Restarting Lucee engine takes just over 1 second, which is super fast compared to a tomcat stop/start.

Maybe if all these objects could serialize and reload themselves, it could load faster, but I don’t think they are setup to be able to be serialized yet and that’s more complex since there are a lot of resources and file system checks in this code, there is a mixture of read/write operations. The worst ones are reading those 6 huge TLD and FLD files. Perhaps 30% of startup is just xml to object translation stuff to get the language mappings setup. If those things were serialized and reloaded as java objects, perhaps that would be better on repeat starts then starting from XML which is never changing.

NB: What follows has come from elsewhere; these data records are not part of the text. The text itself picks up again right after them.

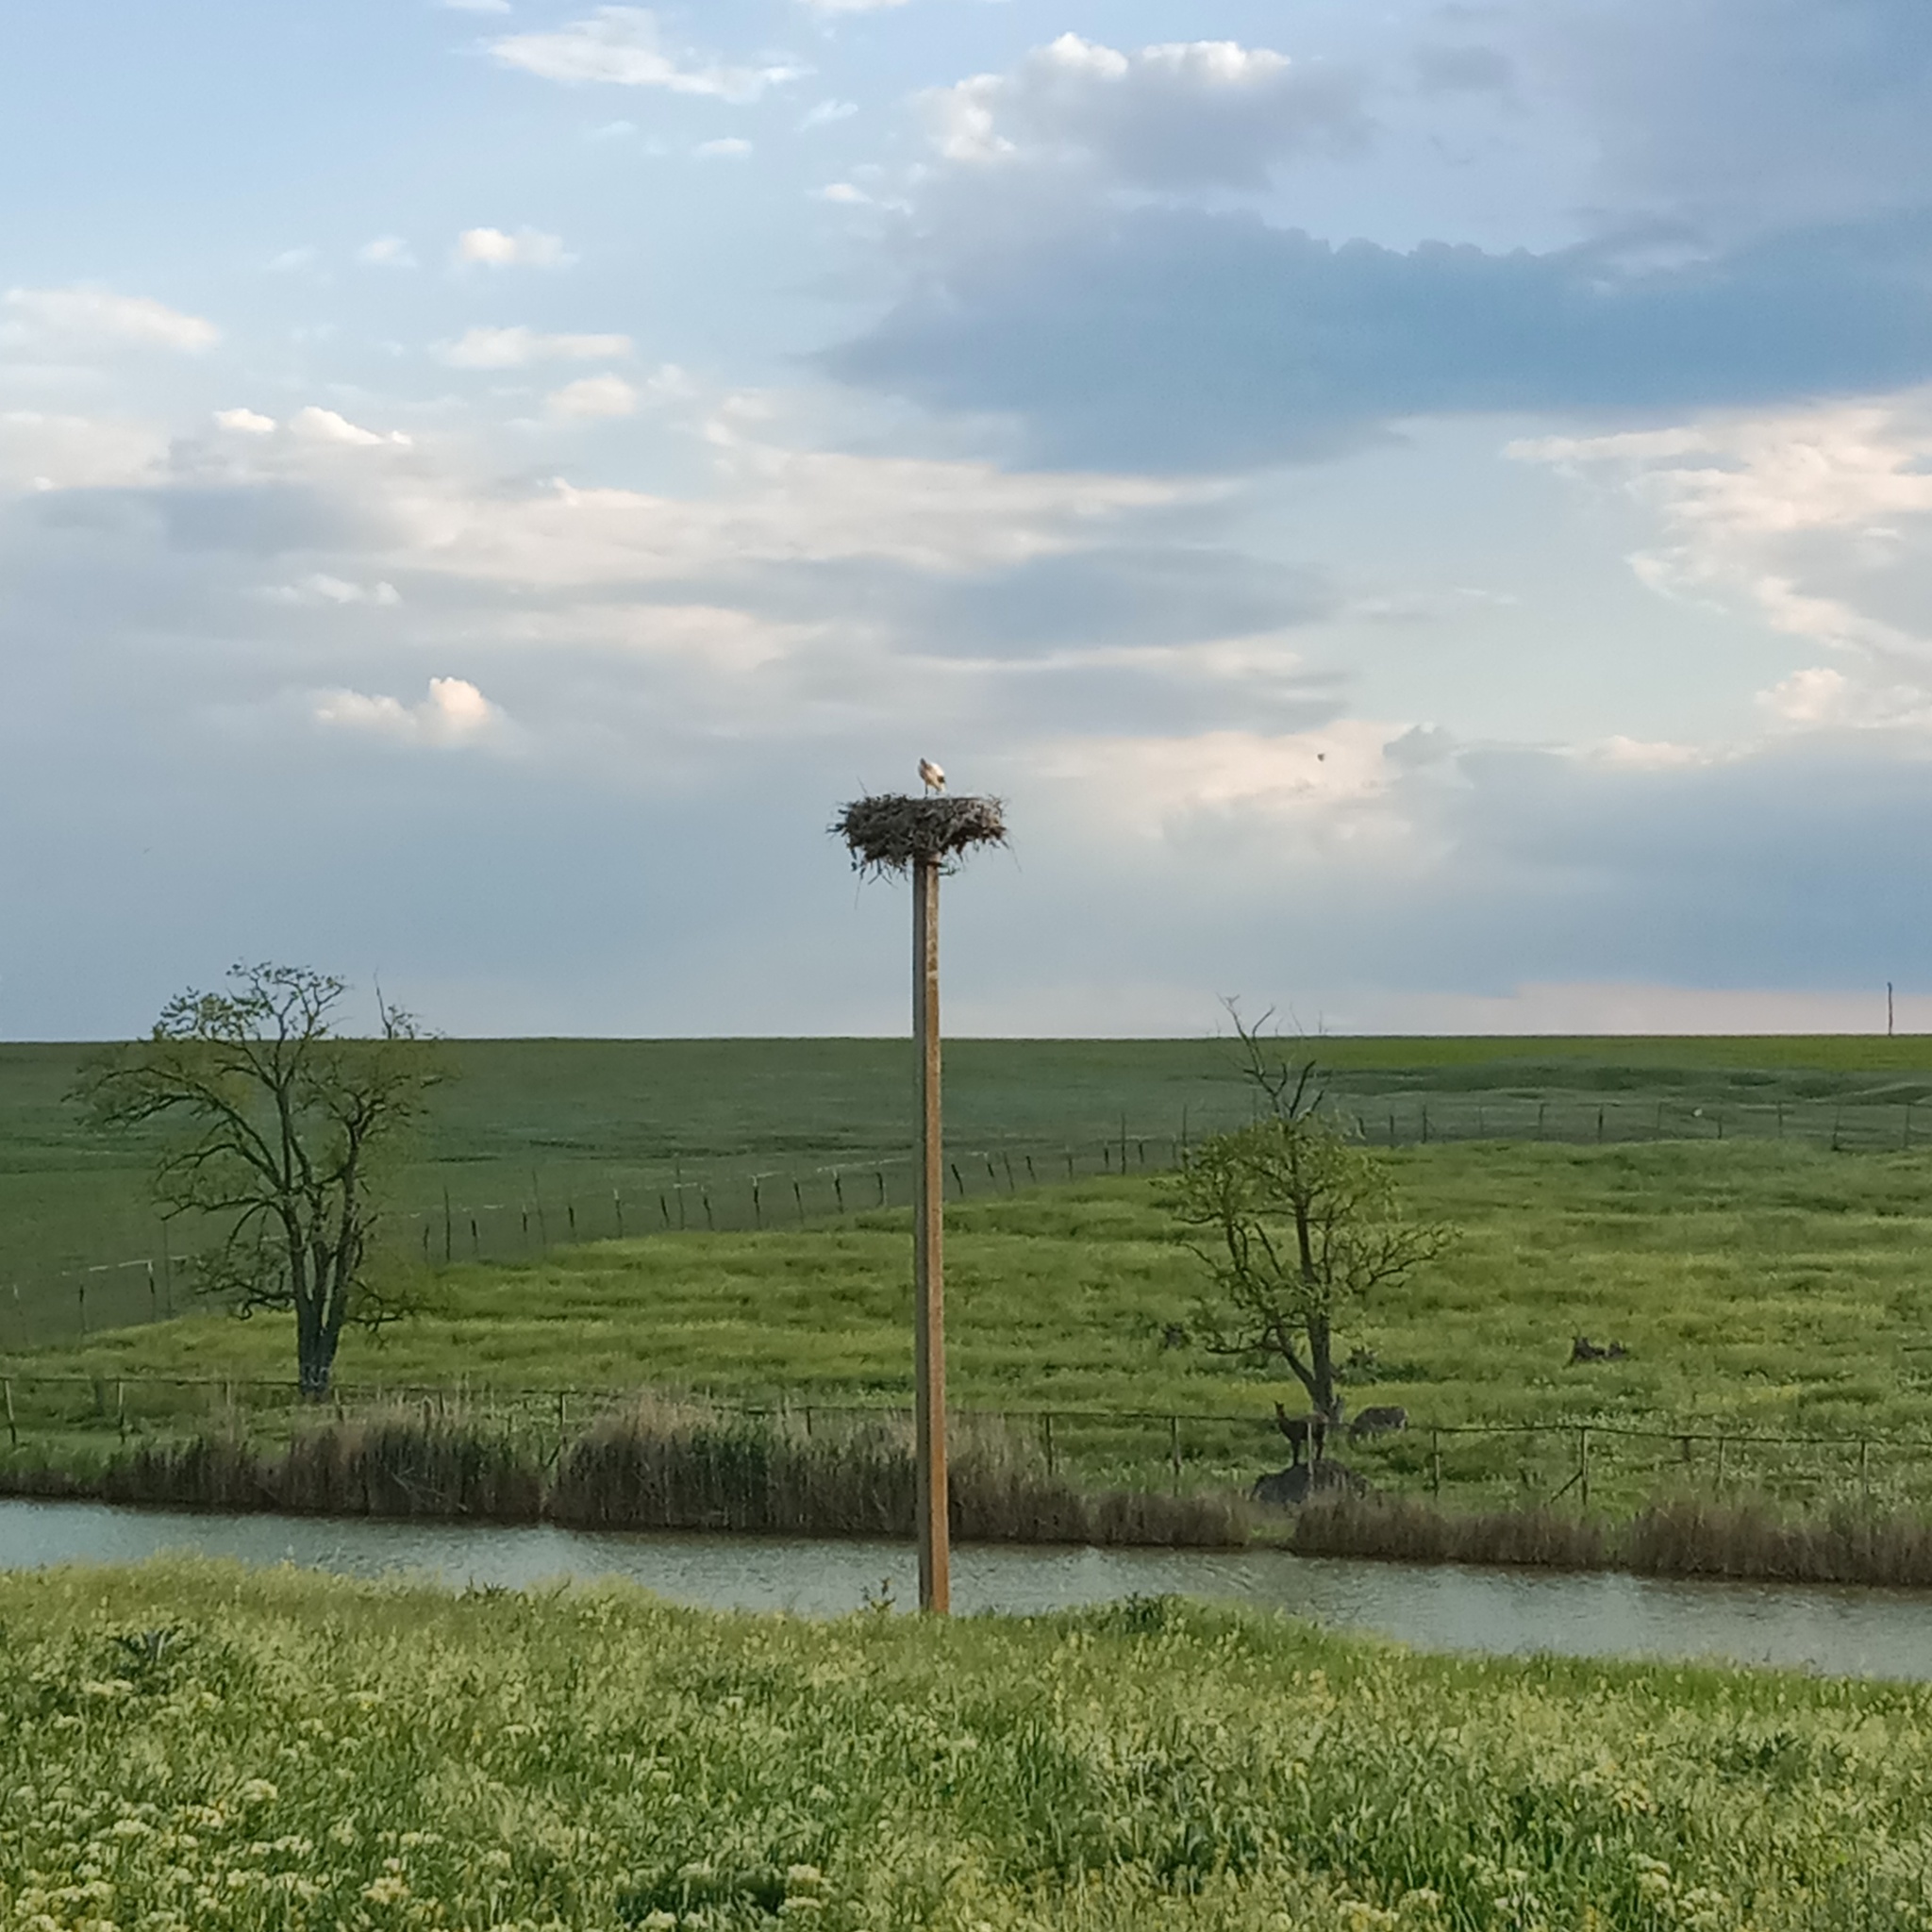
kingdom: Animalia
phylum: Chordata
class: Aves
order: Ciconiiformes
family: Ciconiidae
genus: Ciconia
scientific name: Ciconia ciconia
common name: White stork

I’m surprised that adding over 30 threads to these slow processes only makes it about 20 to 30% faster. It should have been at least 2-3 times faster on a quad core with SSD. There must be synchronization or something blocking some of the parallelism from working. I’d have to look at more of the details instead of just wrapping these calls in futures to figure that out. However, I can see lucee use all 8 of my cpus are used briefly when it starts now, so it must be working to some extent.

I deployed the latest version of my Lucee fork to my linux test machine which is a virtual machine on the same computer to see if it works any different there. The tomcat full stop/restart is taking 4.13 seconds according to “time”. But it’s actually about 10 seconds for CFML to be able to first run without the threads. I can see I’ve cut 2 seconds off of that with all these threads and have it running in about 8 seconds now with the threads, which is a 30% reduction in startup time.


#6

I took a quick look for synchronized keyword throughout the project.

I found the XMLUtilImpl and CFMLEngineFactory are synchronizing in startup. I was able to safely minimize the need for that on CFMLEngineFactory. For the xml one, I just don’t know yet, but I removed it for now. I’m pretty sure that if we want synchronized on the xml document, it can be done in other ways, like what if synchronized is only done after startup and you do a boolean flag to toggle that mode. XMLUtilImpl functions are called I think hundreds of times, so this is probably the main thing that was stopping some of the parallelism.

After restarting it a few times, my windows box was 300ms faster with the synchronized changes, and my linux box was 700ms faster to startup to working cfml even with the felix cache being rebuilt. So now my new threads are working better.